Migrations : la Belgique a doublé le nombre de retours forcés au cours du premier trimestre 2023
Au cours des trois premiers mois de cette année, 959 personnes en séjour illégal en Belgique ont été expulsées, ce qui représente une augmentation considérable si l’on considère que 502 personnes ont été expulsées au cours de la même période l’année dernière.
Au cours des trois premiers mois, 959 personnes en séjour illégal en Belgique ont été expulsées, ce qui représente une augmentation considérable si l’on considère que 502 personnes ont été expulsées au cours de la même période l’année dernière.
« Les personnes qui n’ont pas droit à l’asile ou qui sont en séjour irrégulier ne peuvent pas rester dans notre pays. Nous nous engageons à les renvoyer, volontairement si possible, en leur offrant des services de conseil individuels. Mais s’il n’y a pas de volonté de coopérer, nous procédons à des retours forcés », a indiqué la secrétaire d’État à l’Asile et à la Migration, Nicole de Moor (Chrétiens-démocrates et Flamands, PPE), dans un communiqué de presse publié mardi (25 avril).
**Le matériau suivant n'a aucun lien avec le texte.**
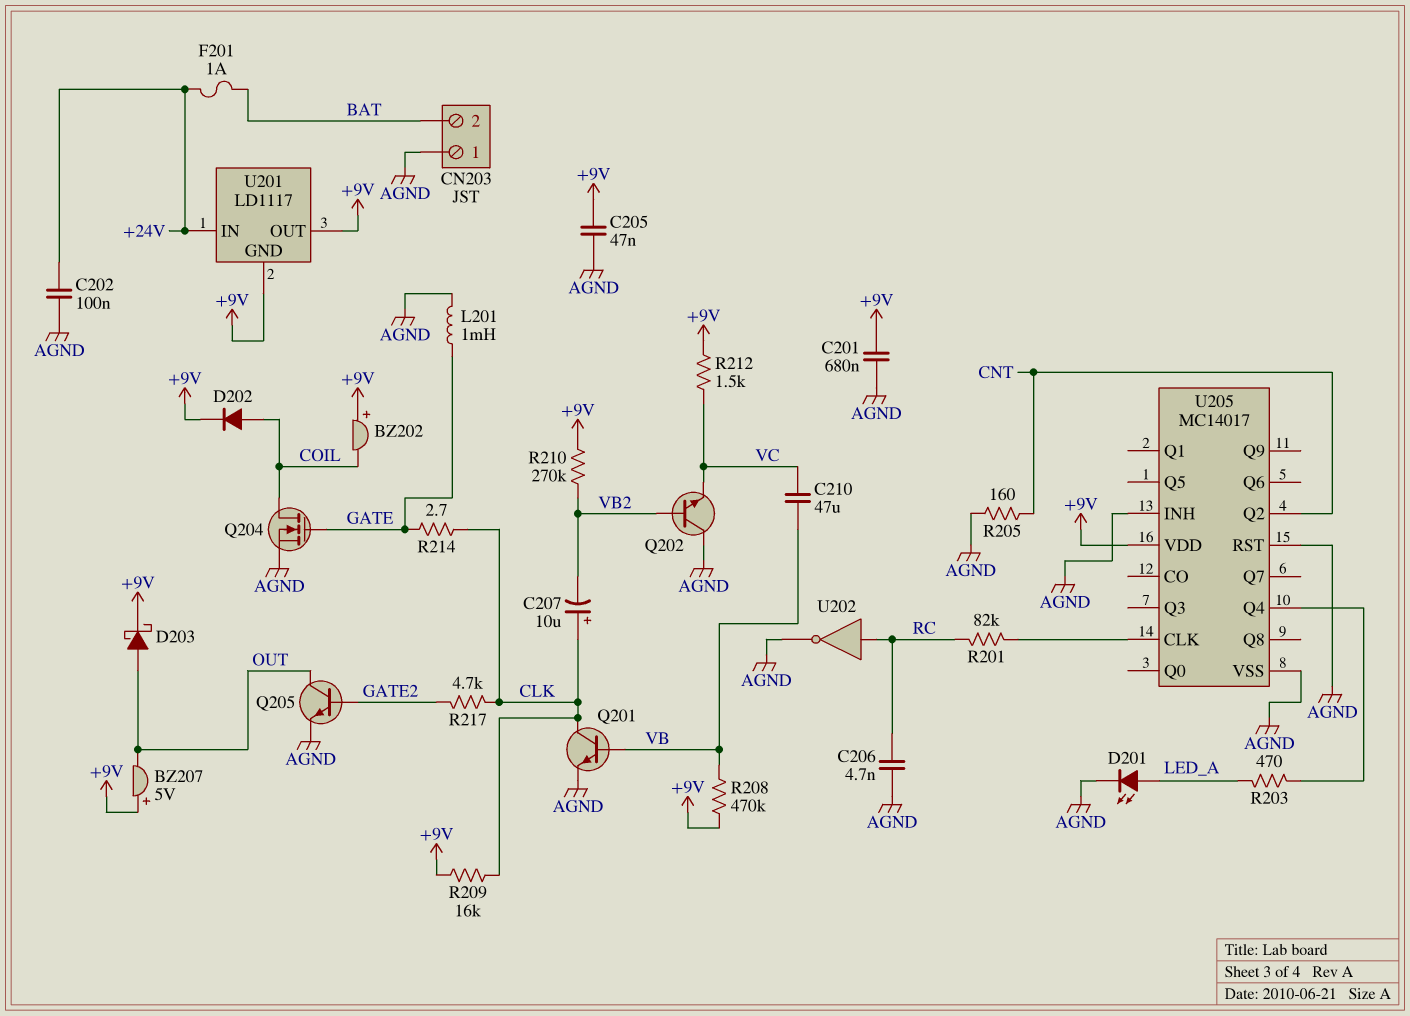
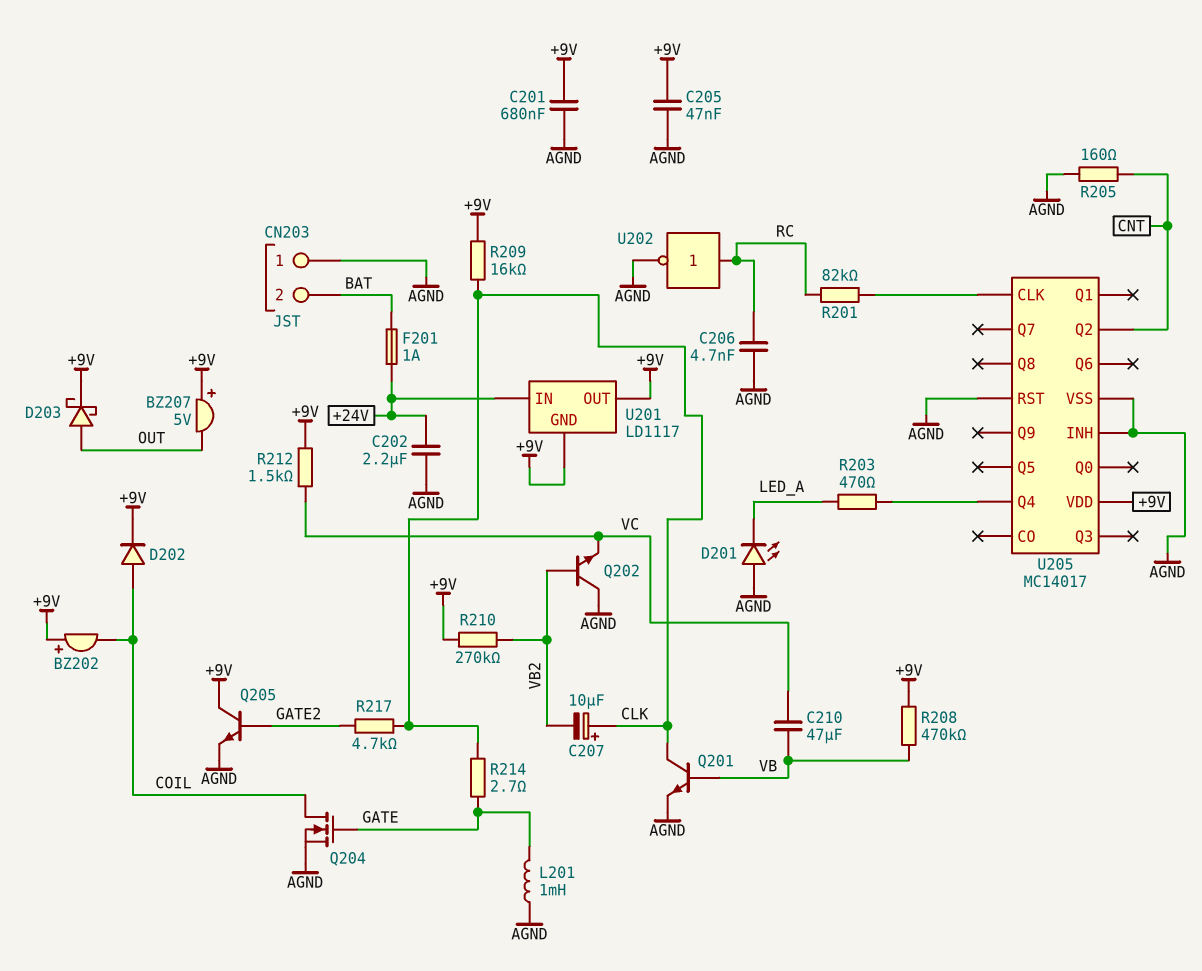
C202: 100nF (+24V, AGND) -> 2.2uF (+24V, AGND)
D201: LED (A LED_A, K AGND) -> LED (A AGND, K LED_A)
Q205: NPN (B GATE2, C OUT, E AGND) -> NPN (B GATE2, C +9V, E AGND)

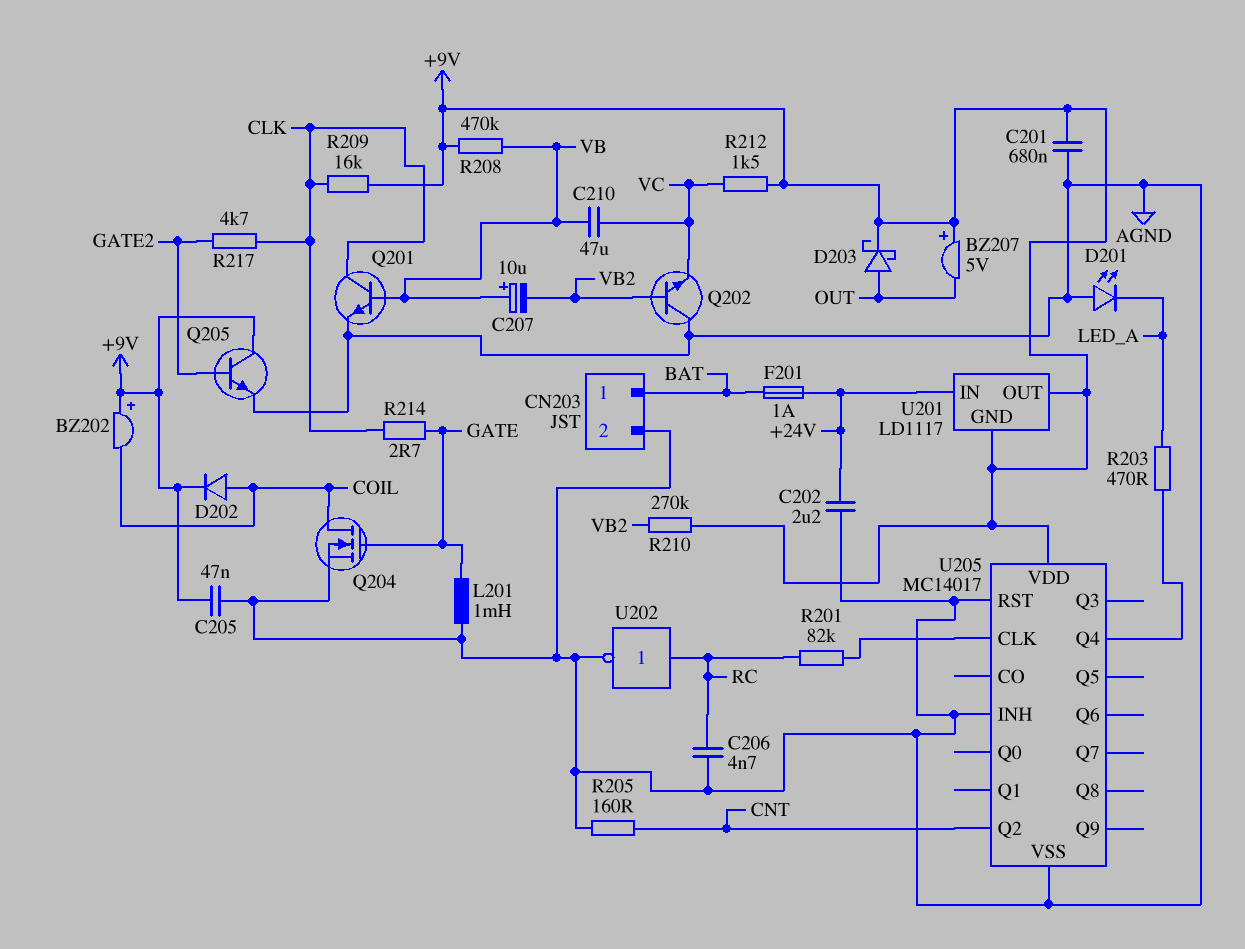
C207: 10uF (plus CLK, minus VB2) -> 10uF (plus VB, minus VB2)
CN203 pin 1: AGND -> BAT
CN203 pin 2: BAT -> AGND

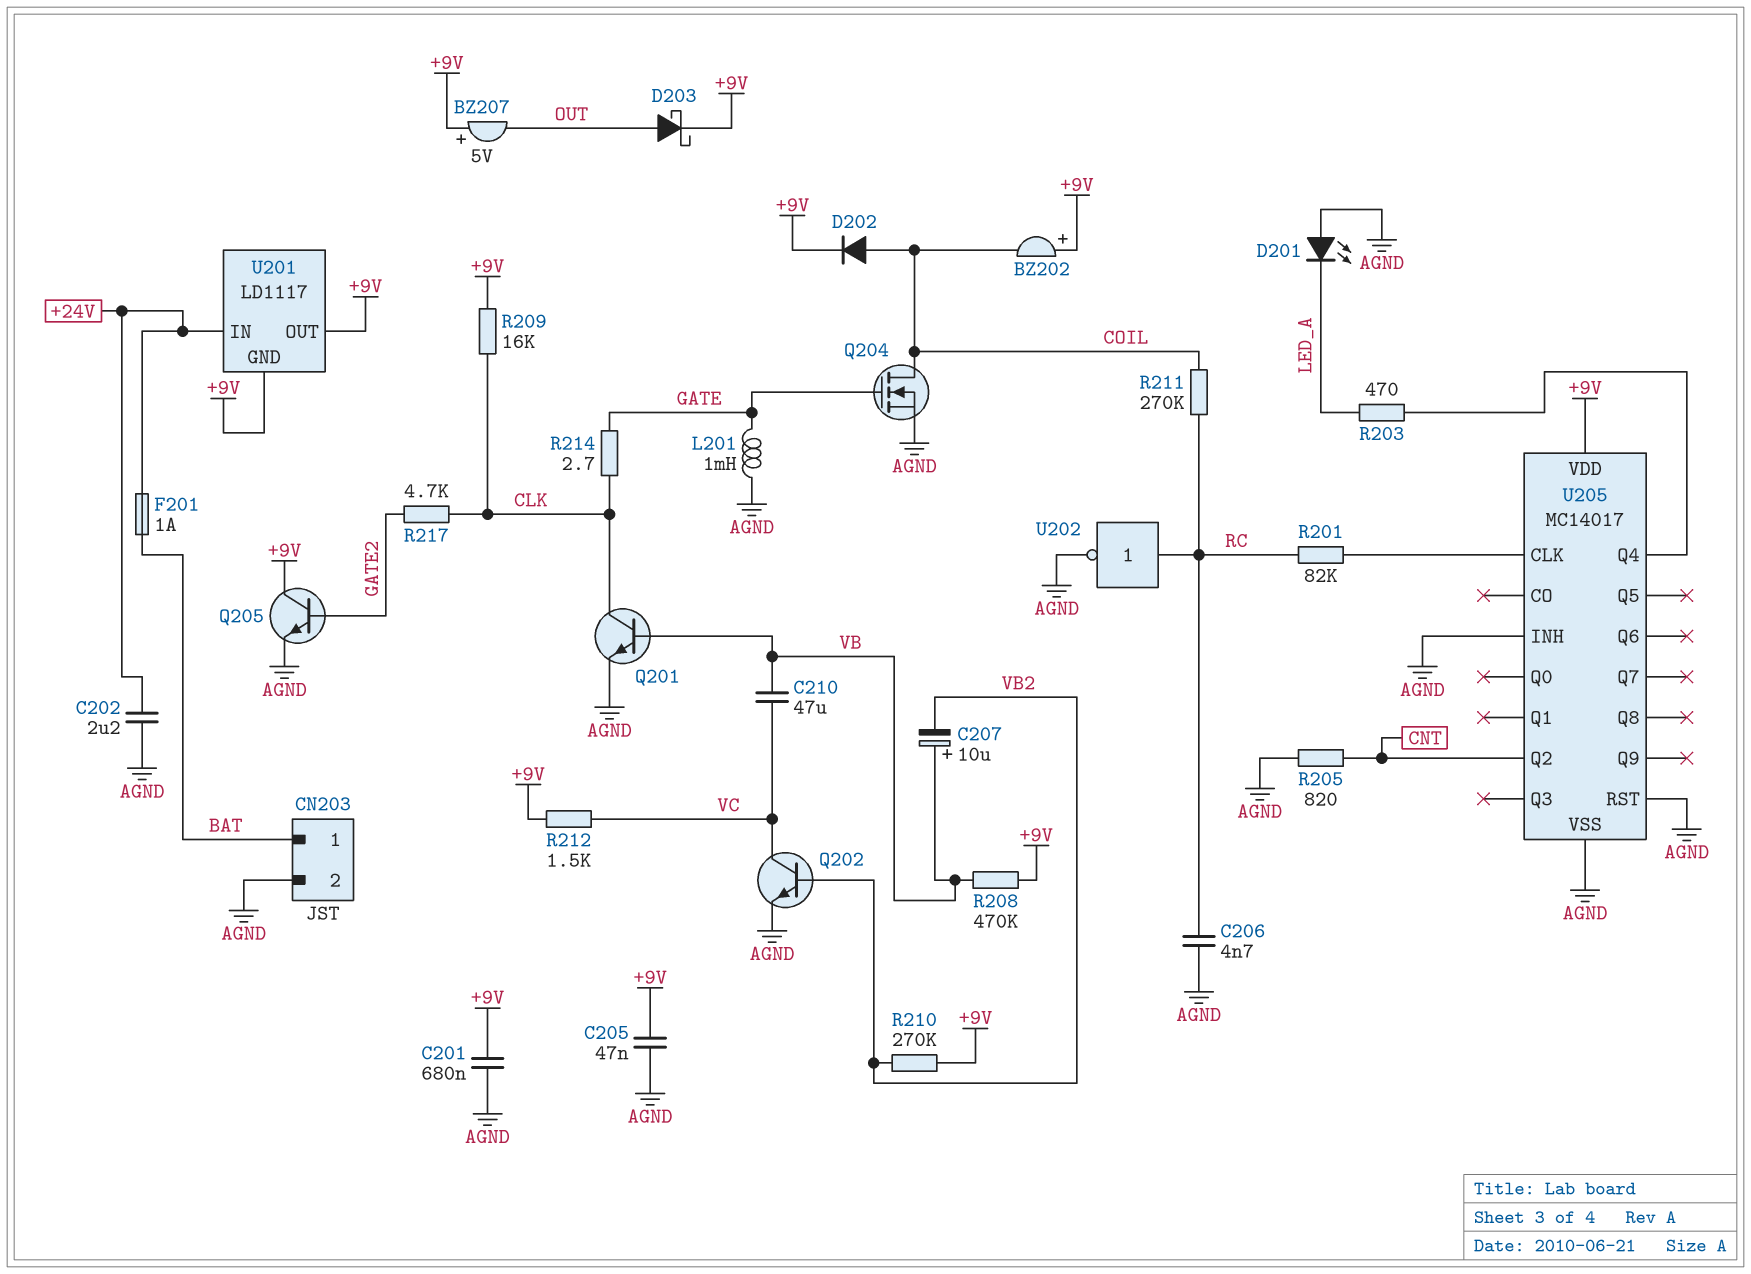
Q202: NPN (B VB2, C AGND, E VC) -> NPN (B VB2, C VC, E AGND)
R205: 160 (AGND, CNT) -> 820 (AGND, CNT)
R211: none -> 270k (COIL, RC)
La secrétaire d’État a également indiqué qu’elle était en train de « renforcer le cadre juridique » et de « travailler à de meilleurs accords » avec les pays d’origine des migrants, ce qui constitue un élément crucial pour augmenter le nombre de retours.
Avec le nouvel accord sur la migration présenté en mars, la Belgique espère sortir de la crise de l’asile, notamment en libérant de l’espace dans les centres dédiés et en s’attaquant au problème des demandeurs déboutés qui restent sur le territoire et occupent les places d’accueil.
Le gouvernement avait annoncé que les personnes qui doivent retourner dans leur pays d’origine — si possible volontairement — ne se verront désormais plus simplement intimer l’ordre de quitter le territoire, mais feront l’objet d’un suivi. Et si ces dernières refusent de coopérer, elles seront escortées afin de s’assurer qu’elles quittent effectivement le territoire.
Pour rendre une telle surveillance possible, le gouvernement a annoncé le mois dernier qu’il allait recruter davantage de personnel.
« Outre la police, le personnel de Frontex et le personnel de l’Office des étrangers formé à cet effet pourront également participer, toujours sous la supervision d’un officier de police », a déclaré Mme de Moor dans son communiqué de presse de mardi.
Le nouvel accord migratoire prévoit également de nouvelles places d’accueil pour les migrants, mais comme l’avait annoncé le Premier ministre Alexander De Croo lors d’une conférence de presse qui a suivi la présentation de l’accord le mois dernier, la Belgique ne continuera pas à « créer des places d’accueil », et seuls « ceux qui ont droit à l’accueil l’obtiendront ».
Grâce à ces mesures concernant les retours, le gouvernement espère libérer un millier de places d’accueil.